Foi candidato à Presidência da República em 2002. Na disputa interna, travou um confronto com Tasso Jereissati, que deixou rusgas entre os dois até hoje, levando o cearense a retirar seu apoio e de todo o tucanato cearense a Serra, preferindo o nome de Ciro Gomes. Perdeu para Lula. Em 2004 derrotou Marta Suplicy e tornou-se prefeito de São Paulo, deixando Gilberto Kassab dois anos depois no cargo para disputar e sair-se vencedor ao governo estadual. Nesse cargo, algumas de suas atitudes o tornaram mais impopular; exemplo disso foi sua sugestão de que os baixos índices de educação em São Paulo concentravam-se na região com “nordestinos”.
Veio a disputa presidencial de 2010. O Serra da UNE que combatera o uso da religião como palanque eleitoral viu agora outro Serra: frequentador de missas e cultos, leitor da Bíblia, utilizador de dossiês etc. Um Serra que, segundo queixas do DEM, maior partido a apoiá-lo, não escutava ninguém, tocava a campanha sozinho. Mas Serra disputou aquela eleição sufocando, mais uma vez, um outro possível candidato do PSDB: o mineiro Aécio Neves, que tentara todas as possibilidades de debate interno e, até mesmo, a realização de prévias para a escolha do candidato tucano. Serra prevaleceu. São Paulo prevaleceu. Quem não lembra do episódio da “bolinha de papel”?
Terminada a eleição, protagonizou uma das maiores deselegâncias da política dos últimos anos: esperou que Dilma Rousseff, candidata vencedora, fizesse seu discurso de vitoriosa para depois fazer o seu, de perdedor.
Contudo, segundo ele mesmo, não havia perdido aquela eleição: “quis o eleitor que não fosse dessa vez”, disse ele.
Bem, Serra quis disputar, em 2012, a eleição para a Prefeitura de São Paulo. Novamente operacionalizou o sufocamento das outras candidaturas tucanas que se colocavam. Novamente, nada de prévias. O trator Serra passou por cima. Perdeu a eleição para o petista Fernando Haddad.

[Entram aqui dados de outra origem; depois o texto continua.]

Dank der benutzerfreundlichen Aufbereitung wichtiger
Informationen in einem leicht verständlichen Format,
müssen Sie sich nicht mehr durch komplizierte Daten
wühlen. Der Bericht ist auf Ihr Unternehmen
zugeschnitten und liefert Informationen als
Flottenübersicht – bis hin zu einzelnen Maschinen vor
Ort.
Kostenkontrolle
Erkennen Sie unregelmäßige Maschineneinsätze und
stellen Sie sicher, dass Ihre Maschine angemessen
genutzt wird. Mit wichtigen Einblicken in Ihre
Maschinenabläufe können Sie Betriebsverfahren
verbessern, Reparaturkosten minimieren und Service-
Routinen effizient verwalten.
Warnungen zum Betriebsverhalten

Em 2014 o PSDB decide por Aécio Neves. Serra permaneceu calado por muito tempo. Retornou ao espaço político por meio de “notas” que asseguravam ser ele o candidato a vice de Aécio. Deixou a expectativa criar corpo. Eliane Catanhêde, sua defensora-primaz, chegou a escrever que Serra não se conformaria em ficar morando num apartamento funcional de deputado. Melhor, e digno, para ele seria o Palácio Jaburu, onde fica o vice-presidente.

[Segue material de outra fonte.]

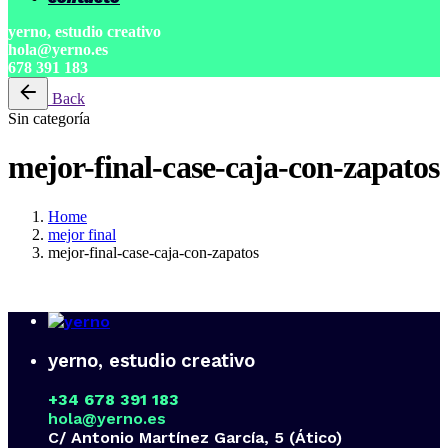
yerno, estudio creativo
hola@yerno.es
678 391 183
Back
Sin categoría
mejor-final-case-caja-con-zapatos
Home
mejor final
mejor-final-case-caja-con-zapatos
yerno, estudio creativo
+34 678 391 183
hola@yerno.es
C/ Antonio Martínez García, 5 (Ático)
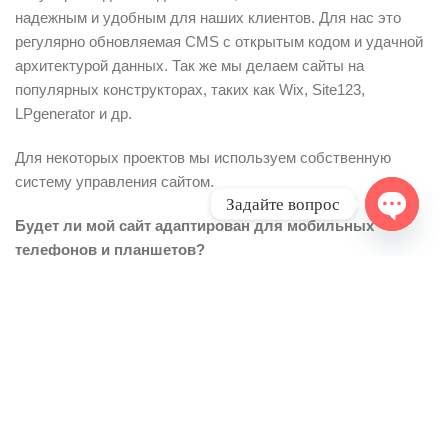
надежным и удобным для наших клиентов. Для нас это
регулярно обновляемая CMS с открытым кодом и удачной
архитектурой данных. Так же мы делаем сайты на
популярных конструкторах, таких как Wix, Site123,
LPgenerator и др.
Для некоторых проектов мы используем собственную
систему управления сайтом.
Задайте вопрос
Будет ли мой сайт адаптирован для мобильных
Open ch
телефонов и планшетов?
На сегодняшний день большая часть интернет-трафика
приходится на мобильные устройства, поэтому особое
внимание мы уделяем тому, как сайт будет отображаться
на мобильных устройствах. Все создаваемые сайты в
нашей компании полностью адаптивны, а значит, их удобно
использовать на любом устройстве (компьютере, ноутбуке,
смартфоне, планшете и даже телевизоре).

Serra, mais uma vez deselegantemente, vem a público negar. Vejamos suas palavras: “Há coisas que chegam a ter a sua graça”, disse ele, há coisas que fazem rir!!! Serra diz ter sido “literalmente atropelado” (teria sido na Paulista ou na Augusta?) pela informação de que seria vice de Aécio. “Nunca fui candidato a vice”, diz ele. Mas, e se o PSDB optasse por essa via? O que Serra faria? Ele não diz. A decisão é apenas dele. “Quem fala o que penso sou eu mesmo”, o partido não fala por mim, nem eu tomo para mim a voz do partido, parece sugerir ele. “Serei candidato a um cargo no Legislativo …. e só”, diz ele. Somente a isso! Portanto, Serra lança sua candidatura e já pede o voto do eleitor. A nota termina sem nenhum pedido de Serra de votos à candidatura de Aécio. Não diz que este será o sei candidato a presidente. Diz apenas querer derrotar o projeto que está aí. Ok, mas com quem? Com Aécio? Com Eduardo? Com o Pastor Everaldo? Com quem? Serra não diz.
Lembre-se da troca de acusações que protagonizou com Aécio na pré-campanha de 2010, tudo muito bem documentado no livro “A privataria tucana”.
Serra é um poço de amargor, de amargura, de rancor. Infeliz de quem tiver a sorte de ser um seu desafeto. Serra é ele e pronto. O resto, bem o resto.